The D.C. Circuit Court of Appeals Should Order Dismissal of the Complaint Against Michael Flynn

August 5, 2020 --

On July 21, the attorneys for Michael Flynn, Sidney Powell and Jesse Binnall, persuasively asked the D.C. appellate to  not return the Flynn matter to Judge Emmet Sullivan for further action, but to end Flynn's ordeal.   Among other things, the attorneys pointed out that there no longer is a case or controversy to act on, as both government and defendant seek the same thing: dismissal of this matter.  They suggested that, "in lay terms"  Judge Sullivan's conduct was comparable to an umpire in a baseball game demanding to go to bat "or run bases."   They also implied that Judge Sullivan is acting as though he "has a personal stake in the outcome of the case," and such conduct would require that he "recuse himself immediately."

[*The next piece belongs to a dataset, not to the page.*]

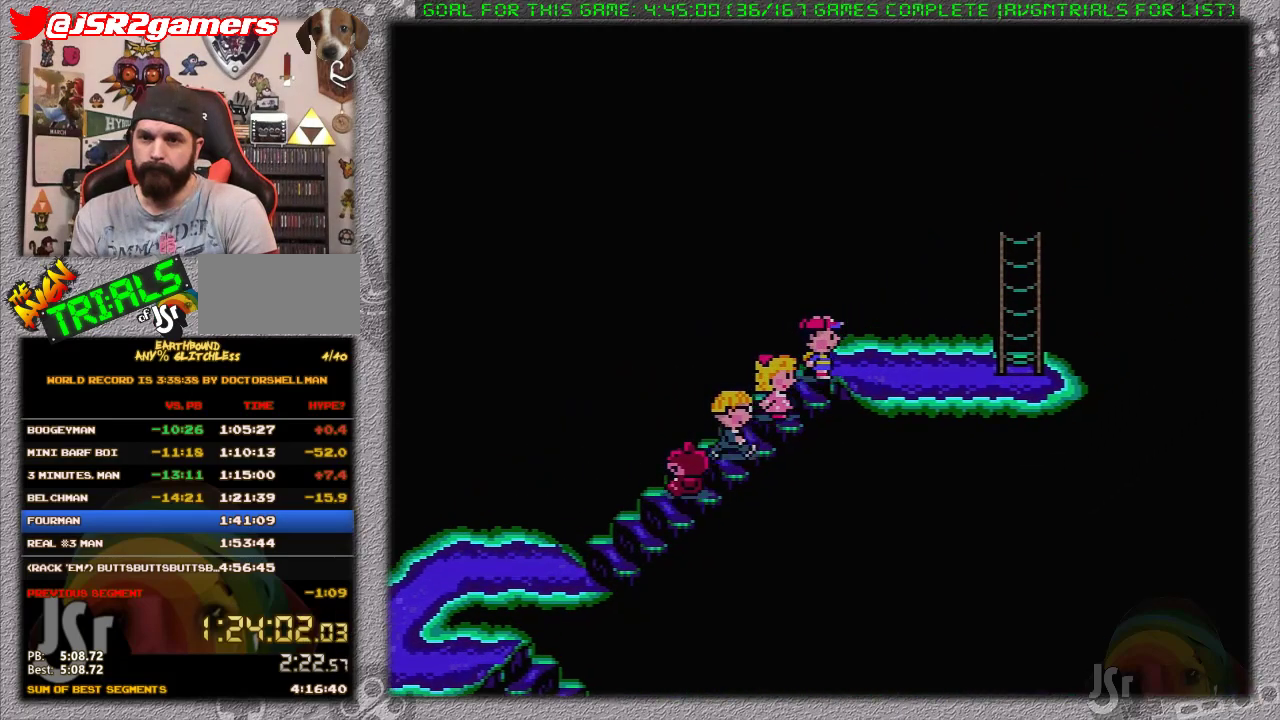
{"buttons": ["DPAD_RIGHT"], "events": []}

LPR is writing this item early in the morning of July 23.  The appellate court should order dismissal of this matter by the time this comment is posted.  LPR hopes, in any event, that the appellate court, ruling en banc, does not return the matter of Judge Sullivan by a 7 - 4 majority, reflecting the political division on the court:  seven circuit judges were appointed by Democratic presidents, four by Republican presidents.   (Four by President Obama, three by President Clinton; two by President G.H.W. Bush, two by President Trump.) 

LPR submits that a decision along the party lines of the appointing presidents would simply emphasize the political nature of the Flynn proceeding.  A political result would hardly support the concept that we are governed  by the rule of law.

LPR further expects that a presidential pardon if the appellate court issued a political ruling would be justified, but would ignite outrage from the left that the pardon -- not a political ruling -- proves that President Trump does not abide by the rule of law.   

How The New York Times would thunder against the president on the eve of the Democratic National Convention. (Of course, they would do so in any event.)   

If the appellate court returns the Flynn matter to Judge Sullivan, perhaps rather than wait for a presidential pardon,  counsel for Flynn should appeal that ruling to the Supreme Court.   It would then be for Chief Justice Roberts to persuade his colleagues that a political ruling by the high court would be a grievous blow to the concept that ours is government by rule of law, not by men -- and in this case  the law  requires dismissal of the Flynn matter, over the apparent aims of men who want  inquisitorial injustice to decide the matter.